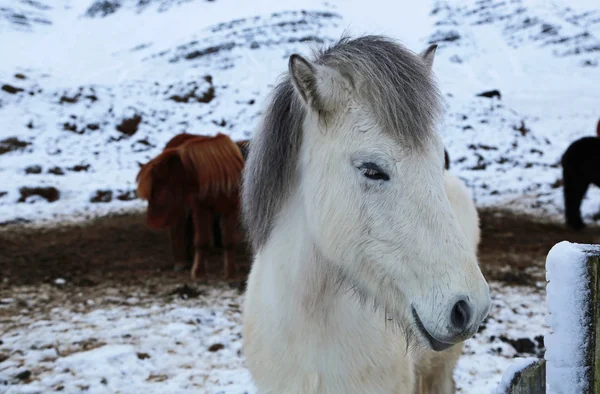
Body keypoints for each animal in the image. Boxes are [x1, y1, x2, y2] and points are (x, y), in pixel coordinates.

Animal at [137, 132, 245, 280]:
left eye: (159, 186)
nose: (151, 222)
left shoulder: (231, 209)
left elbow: (229, 241)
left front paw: (230, 273)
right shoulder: (200, 208)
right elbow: (201, 240)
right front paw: (198, 272)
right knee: (178, 229)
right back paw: (181, 262)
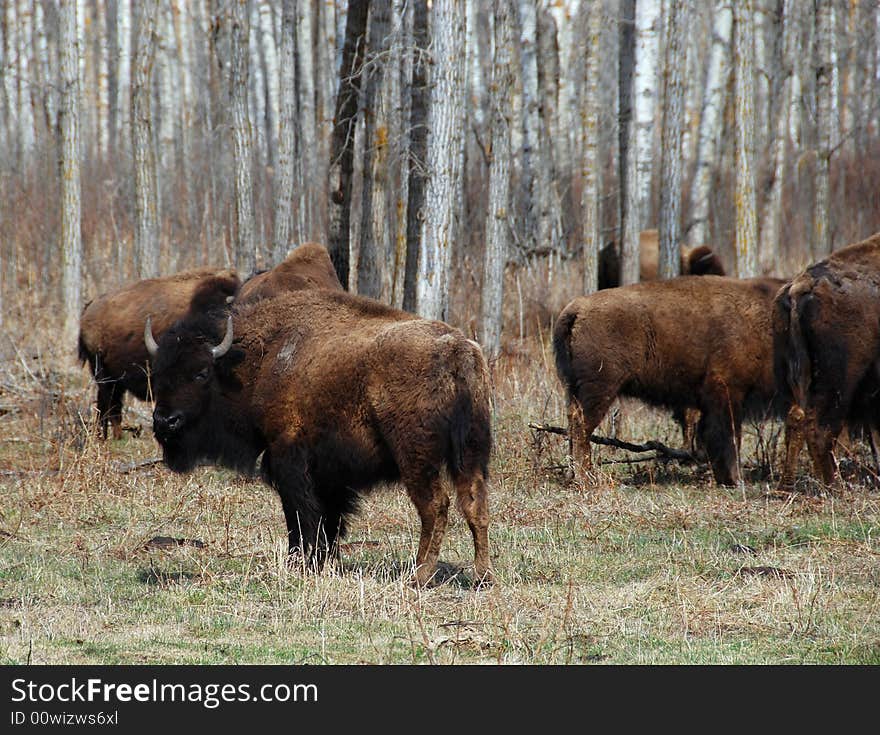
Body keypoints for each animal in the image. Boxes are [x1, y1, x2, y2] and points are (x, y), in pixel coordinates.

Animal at [143, 288, 496, 588]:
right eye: (157, 374)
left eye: (201, 373)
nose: (165, 421)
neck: (261, 357)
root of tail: (457, 351)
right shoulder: (330, 474)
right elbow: (329, 518)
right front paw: (324, 562)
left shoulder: (289, 459)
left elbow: (301, 515)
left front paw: (301, 563)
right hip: (471, 452)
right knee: (474, 504)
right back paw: (482, 576)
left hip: (416, 457)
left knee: (435, 506)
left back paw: (419, 575)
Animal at [552, 274, 788, 486]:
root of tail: (578, 308)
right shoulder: (728, 393)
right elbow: (730, 438)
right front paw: (735, 480)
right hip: (601, 388)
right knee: (581, 425)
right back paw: (585, 478)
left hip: (574, 388)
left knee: (573, 421)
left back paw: (573, 475)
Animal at [772, 233, 880, 492]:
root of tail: (799, 286)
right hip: (840, 380)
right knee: (819, 429)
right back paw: (836, 488)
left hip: (793, 377)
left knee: (796, 419)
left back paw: (787, 486)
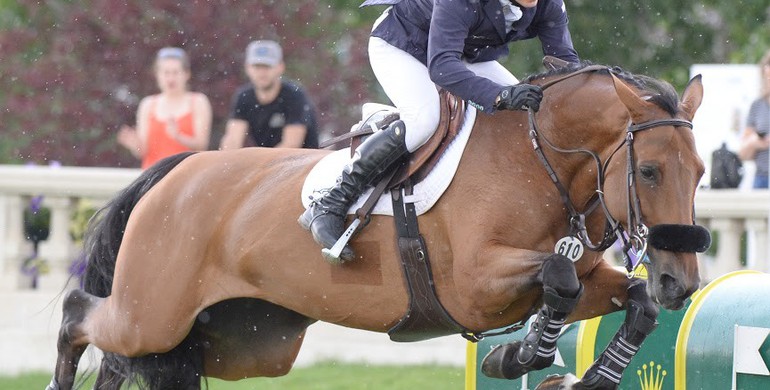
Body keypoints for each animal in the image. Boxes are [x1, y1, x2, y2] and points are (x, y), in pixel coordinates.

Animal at [49, 62, 708, 388]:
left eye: (700, 173)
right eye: (648, 171)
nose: (681, 282)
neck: (536, 158)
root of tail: (175, 174)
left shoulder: (581, 280)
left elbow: (631, 302)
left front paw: (577, 373)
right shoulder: (473, 286)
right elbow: (557, 277)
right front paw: (518, 357)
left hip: (242, 343)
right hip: (152, 315)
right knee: (79, 315)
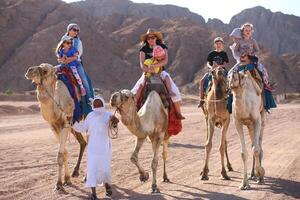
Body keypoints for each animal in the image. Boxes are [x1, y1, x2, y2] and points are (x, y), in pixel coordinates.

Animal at [24, 63, 86, 191]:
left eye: (45, 70)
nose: (29, 71)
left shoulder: (65, 124)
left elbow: (60, 155)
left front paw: (58, 184)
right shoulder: (54, 126)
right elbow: (65, 153)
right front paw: (67, 180)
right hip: (74, 126)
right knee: (83, 142)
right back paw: (76, 172)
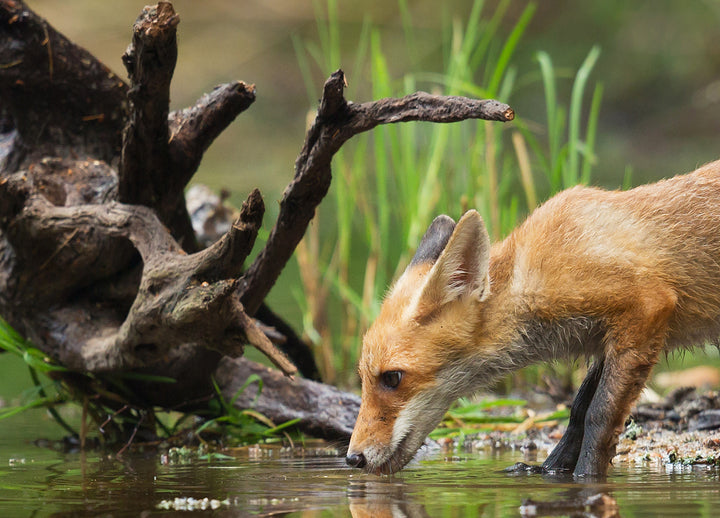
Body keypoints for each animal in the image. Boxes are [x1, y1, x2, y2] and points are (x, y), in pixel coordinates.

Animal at [345, 159, 720, 478]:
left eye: (392, 378)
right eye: (362, 379)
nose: (352, 458)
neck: (526, 277)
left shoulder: (646, 306)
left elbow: (599, 415)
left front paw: (586, 477)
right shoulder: (606, 337)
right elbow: (577, 411)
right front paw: (549, 470)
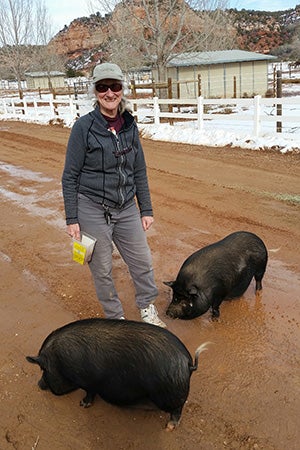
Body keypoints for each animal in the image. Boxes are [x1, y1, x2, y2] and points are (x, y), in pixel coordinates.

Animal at [26, 316, 209, 428]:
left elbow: (89, 393)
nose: (38, 384)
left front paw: (82, 404)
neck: (60, 360)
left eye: (42, 368)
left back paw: (169, 427)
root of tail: (187, 363)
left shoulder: (88, 381)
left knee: (178, 408)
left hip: (168, 396)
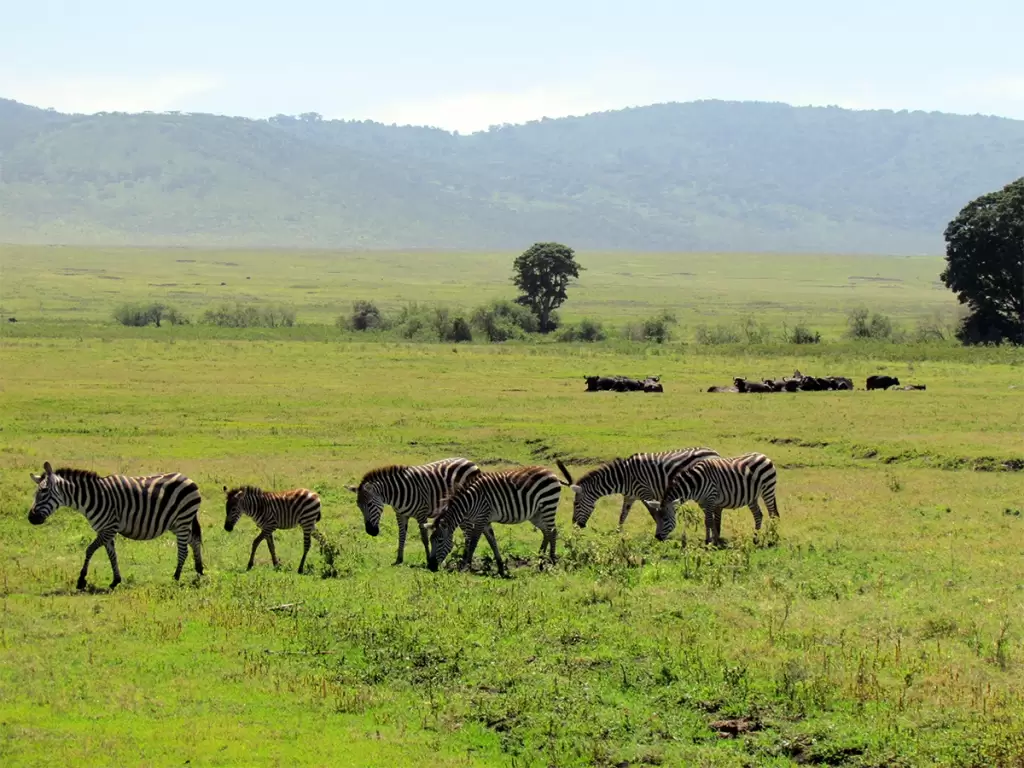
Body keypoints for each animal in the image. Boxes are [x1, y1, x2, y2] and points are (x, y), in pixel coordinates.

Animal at [27, 462, 203, 590]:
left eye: (44, 491)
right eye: (36, 493)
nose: (31, 518)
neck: (93, 497)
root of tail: (187, 478)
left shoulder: (109, 528)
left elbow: (89, 550)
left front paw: (81, 580)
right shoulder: (106, 530)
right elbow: (112, 555)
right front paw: (115, 580)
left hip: (182, 519)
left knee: (184, 550)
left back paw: (176, 577)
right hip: (176, 523)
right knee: (194, 541)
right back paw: (199, 570)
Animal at [346, 457, 482, 565]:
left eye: (369, 504)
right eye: (358, 506)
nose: (371, 532)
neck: (397, 493)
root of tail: (468, 460)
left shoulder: (421, 514)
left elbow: (424, 538)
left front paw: (428, 559)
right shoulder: (400, 514)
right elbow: (401, 536)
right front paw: (399, 559)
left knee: (468, 531)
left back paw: (465, 558)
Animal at [425, 466, 563, 577]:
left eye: (440, 541)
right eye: (431, 540)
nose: (431, 567)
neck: (470, 501)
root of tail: (550, 471)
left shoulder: (481, 518)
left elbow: (473, 543)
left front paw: (465, 566)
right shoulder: (485, 521)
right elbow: (492, 542)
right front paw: (501, 568)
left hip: (548, 505)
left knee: (553, 532)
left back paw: (552, 561)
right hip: (536, 514)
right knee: (546, 533)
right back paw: (540, 562)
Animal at [555, 448, 720, 531]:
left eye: (575, 504)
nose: (576, 525)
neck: (624, 477)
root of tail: (714, 452)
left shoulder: (645, 492)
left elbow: (654, 513)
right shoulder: (629, 496)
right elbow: (623, 514)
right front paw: (618, 533)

▶ Work request
Each line of the data needs to be output exactly, with any image excluded.

▶ Task solution
Body keypoints for each animal in the image. Boxes are [x1, y1, x2, y2] and points are (x, y), in pixel coordinates.

Animal at [137, 132, 245, 280]:
left eye: (159, 186)
nose: (151, 222)
left shoulder: (231, 209)
left elbow: (229, 241)
left front paw: (230, 273)
right shoulder: (200, 208)
right elbow: (201, 240)
right front paw: (198, 272)
right knee: (178, 229)
right back paw: (181, 262)
Body keypoints for each animal in the image. Boxes are [x1, y1, x2, y2] and points are (x, y), in pixel coordinates.

Animal at [143, 288, 496, 588]:
right eye: (157, 374)
left eye: (201, 373)
nose: (165, 421)
neck: (261, 357)
root of tail: (457, 351)
right shoulder: (330, 474)
right elbow: (329, 518)
right front paw: (324, 562)
left shoulder: (289, 459)
left elbow: (301, 515)
left front paw: (301, 563)
right hip: (471, 452)
right knee: (474, 504)
right back paw: (482, 576)
left hip: (416, 457)
left knee: (435, 506)
left back paw: (419, 575)
Animal at [552, 274, 788, 486]:
root of tail: (578, 308)
right shoulder: (728, 393)
right elbow: (730, 438)
right front paw: (735, 480)
right hip: (601, 388)
right knee: (581, 425)
right back paw: (585, 478)
left hip: (574, 388)
left knee: (573, 421)
left back paw: (573, 475)
Animal at [772, 233, 880, 492]:
root of tail: (799, 286)
right hip: (840, 380)
right knee: (819, 429)
right back paw: (836, 488)
left hip: (793, 377)
left knee: (796, 419)
left back paw: (787, 486)
Body keypoints for each animal in the image. Boxes are [x1, y1, x2, y2] and points are (x, y), in pixel coordinates.

Animal at [49, 62, 708, 388]:
left eye: (700, 173)
right eye: (648, 171)
nose: (681, 282)
neck: (536, 158)
root of tail: (175, 174)
left shoulder: (581, 280)
left elbow: (631, 302)
left front paw: (577, 373)
right shoulder: (473, 286)
right elbow: (557, 277)
right front paw: (518, 357)
left hip: (242, 343)
right hip: (152, 315)
right knee: (79, 315)
Body keypoints for each animal in the image. Boxes are [x1, y1, x2, y2] and points are (x, y), in pixel coordinates.

Animal at [24, 63, 86, 191]:
left eye: (45, 70)
nose: (29, 71)
left shoulder: (65, 124)
left elbow: (60, 155)
left front paw: (58, 184)
right shoulder: (54, 126)
right elbow: (65, 153)
right front paw: (67, 180)
right hip: (74, 126)
right knee: (83, 142)
right back paw: (76, 172)
Body keypoints for each animal in the image. Boxes are [x1, y1, x2, y2] and points are (x, y), in pixel coordinates.

Animal at [345, 159, 720, 478]:
left eye: (392, 378)
right eye: (362, 379)
nose: (352, 458)
neck: (526, 277)
left shoulder: (646, 306)
left elbow: (599, 415)
left front paw: (586, 477)
right shoulder: (606, 337)
right elbow: (577, 411)
right front paw: (549, 470)
Body keypoints for each animal in the image. Boxes are [x1, y1, x2, y2] and points are (x, y), in pixel coordinates.

Animal at [26, 316, 209, 428]:
left elbow: (89, 393)
nose: (38, 384)
left front paw: (82, 404)
neck: (60, 360)
left eye: (42, 368)
left back paw: (169, 427)
root of tail: (187, 363)
left shoulder: (88, 381)
left knee: (178, 408)
left hip: (168, 396)
Body keypoints for each animal in the image. Boxes are [x1, y1, x2, y2] and points are (x, y), in pixel coordinates.

Animal at [27, 462, 203, 590]:
left eye: (44, 491)
right eye: (36, 493)
nose: (31, 518)
neck: (93, 497)
root of tail: (187, 478)
left shoulder: (109, 528)
left elbow: (89, 550)
left front paw: (81, 580)
right shoulder: (106, 530)
right elbow: (112, 555)
right front paw: (115, 580)
left hip: (182, 519)
left knee: (184, 550)
left back paw: (176, 577)
right hip: (176, 523)
right knee: (194, 541)
right back paw: (199, 570)
Animal at [346, 457, 482, 565]:
left eye: (369, 504)
right eye: (358, 506)
nose: (371, 532)
neck: (397, 493)
root of tail: (468, 460)
left shoulder: (421, 514)
left elbow: (424, 538)
left front paw: (428, 559)
right shoulder: (400, 514)
right elbow: (401, 536)
right front paw: (399, 559)
left knee: (468, 531)
left back paw: (465, 558)
Animal at [425, 466, 563, 577]:
left eye: (440, 541)
right eye: (431, 540)
nose: (431, 567)
neck: (470, 501)
root of tail: (550, 471)
left shoulder: (481, 518)
left elbow: (473, 543)
left front paw: (465, 566)
right shoulder: (485, 521)
right elbow: (492, 542)
right front paw: (501, 568)
left hip: (548, 505)
left knee: (553, 532)
left back paw: (552, 561)
right hip: (536, 514)
right knee: (546, 533)
right back paw: (540, 562)
Animal at [555, 448, 720, 531]:
left eye: (575, 504)
nose: (576, 525)
neck: (624, 477)
root of tail: (714, 452)
left shoulder: (645, 492)
left elbow: (654, 513)
right shoulder: (629, 496)
right elbow: (623, 514)
right front paw: (618, 533)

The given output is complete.